We thank and laud them for their courage, knowing they will again face mistreatment by guards, staff and management.
New Mexico State Statutes govern county jails. The subsections of law are brief, clear and to the point; simple to understand, easy to facilitate. But our commissioners, regardless of which batch we get in every election cycle, refuse to address the jail, which sucks an inordinate amount of our budget.
The County budgets $4.7 million for the jail. Almost half that budget ($2.3 million) is for employee salaries, benefits and retirement. About $1.1 million of the whole budget is for health care. An additional $250,000 is budgeted for meals and another $600,000 is listed under contractor services.
One would assume spending that much on jail facilities and inmate care would be more than enough but we’d guess that $2.3 million isn’t paying anyone who missed out on medical school. In short, the management and staff are a large part of the problem and the County has always been redescent to correct personnel issues.

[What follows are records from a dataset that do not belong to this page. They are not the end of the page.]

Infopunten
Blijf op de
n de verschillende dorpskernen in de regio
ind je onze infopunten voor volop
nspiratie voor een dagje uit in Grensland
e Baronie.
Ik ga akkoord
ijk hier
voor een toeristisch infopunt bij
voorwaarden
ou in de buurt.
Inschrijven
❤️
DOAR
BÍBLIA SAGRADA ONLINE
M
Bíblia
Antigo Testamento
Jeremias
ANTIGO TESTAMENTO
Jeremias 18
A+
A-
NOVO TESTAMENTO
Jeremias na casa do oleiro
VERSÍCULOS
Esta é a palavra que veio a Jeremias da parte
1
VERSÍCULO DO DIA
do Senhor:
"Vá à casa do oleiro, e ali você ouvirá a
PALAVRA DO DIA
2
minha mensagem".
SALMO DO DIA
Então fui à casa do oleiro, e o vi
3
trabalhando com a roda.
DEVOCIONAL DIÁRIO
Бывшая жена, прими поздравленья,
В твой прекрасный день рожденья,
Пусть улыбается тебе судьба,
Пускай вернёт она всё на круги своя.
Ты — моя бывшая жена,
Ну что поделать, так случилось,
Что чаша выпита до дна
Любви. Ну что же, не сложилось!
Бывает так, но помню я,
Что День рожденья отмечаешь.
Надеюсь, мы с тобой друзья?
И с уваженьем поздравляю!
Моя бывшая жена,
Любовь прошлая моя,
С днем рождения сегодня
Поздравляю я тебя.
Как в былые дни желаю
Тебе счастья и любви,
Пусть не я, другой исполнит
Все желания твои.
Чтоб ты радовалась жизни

Let’s acknowledge up front jail is not a vacation. It’s not supposed to be fun and you shouldn’t enjoy being there. Most people who are in jail need to be there for our protection or because they are being punished for a crime for which they’ve been convicted. Others are there because they’ve been accused of a crime (not convicted) and cannot afford bail. That’s a different editorial altogether.
However, regardless of who is in the jail there are basic human needs that must be met, by law, to protect prisoners while they are under total control (the care of) the County.

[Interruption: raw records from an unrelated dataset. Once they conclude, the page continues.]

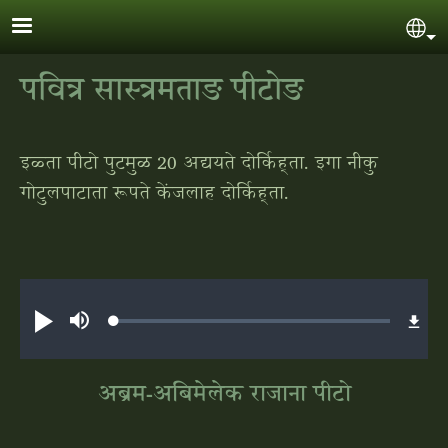
Skip to main content
Sel
पवित्र सास्त्रमताङ पीटोङ
इळ्ता पीटो पुटमुळ 20 अद्ययते दोर्किह्‌ता. इगा नीकु
गोटुलपाटाता रूपते केंजलाह दोर्किह्‌ता.
Audio file
Loaded
:
Play
Mute
0.06%
अब्रम-अबिमेलेक राजाना पीटो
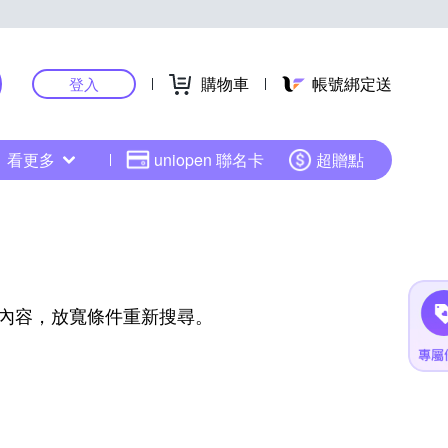
購物車
帳號綁定送
登入
看更多
uniopen 聯名卡
超贈點
內容，放寬條件重新搜尋。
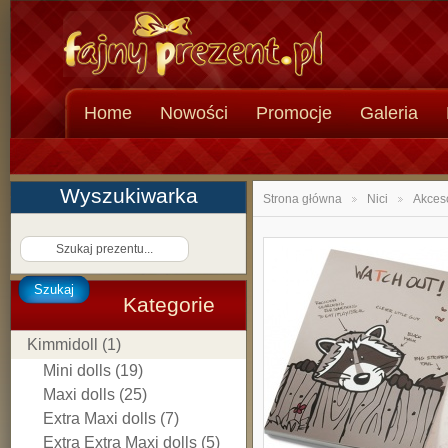
Home
Nowości
Promocje
Galeria
Wyszukiwarka
Strona główna
Nici
Akceso
>
>
Szukaj
Kategorie
Kimmidoll (1)
Mini dolls (19)
Maxi dolls (25)
Extra Maxi dolls (7)
Extra Extra Maxi dolls (5)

Among those basic needs is to be safe. It is not clear from County correspondence whether the fire alarm system in the jail works. James Blaker who was in the jail in May reported guards locking prisoners in cells using padlocks becuasse the door mechanisms did not work correctly. A padlocked door and no fire alarm are ingredients for disaster.
It is clear from inmates’ original letter in August and the follow-up letter on page A7 this week that the County is not meeting these needs, violating civil rights and its general apathetic attitude puts the County at risk for more lawsuits.
Rio Arriba County commissioners are on the hook for these issues because New Mexico Statutes 33-3-4 states, “Each governing body of a county or municipality shall conduct an annual site visit to the jail or detention center under its jurisdiction to inspect the overall conditions at the facility. Following a site visit, an inspection report shall be presented at a regular meeting of the governing body.”
As is the norm for the Commission, no inspection has taken place this year. If it has, no report has been presented in a regular meeting.
New Mexico Statutes 33-3-5 states, “It shall be the duty of the sheriff, jail administrator or independent contractor of each jail of the several counties of this state to keep the jails of their respective counties clean and healthy, and they shall observe special care as to the personal cleanliness of all prisoners under their charge.”
No cleaning supplies, no disinfectants, no soap? When 20 prisoners are using one toilet, that can’t be healthy, nor sanitary. How can a broken toilet remain so for two years?
Another letter in our possession, which was not published because of length, cites the food in the jail, as well as medical care, both physical and mental. The food does not provide proper nourishment and there is not enough.
Again, it should not be a three star Michelin event but it must meet the basics.
New Mexico Statutes 33-3-6 states, “The sheriffs, jail administrators or independent contractors of each county in the state shall supply with food the prisoners in their jails, and at all times all food so furnished shall be of a good and wholesome quality and sufficient in quantity for the proper maintenance of life.”
The law is clear. The County’s responsibilities are clear. The problems are clear.
Most importantly, the answer is clear. County commissioners must address the squalid conditions, irresponsible and vindictive personnel, poor management and absent or inadequate training in their jail.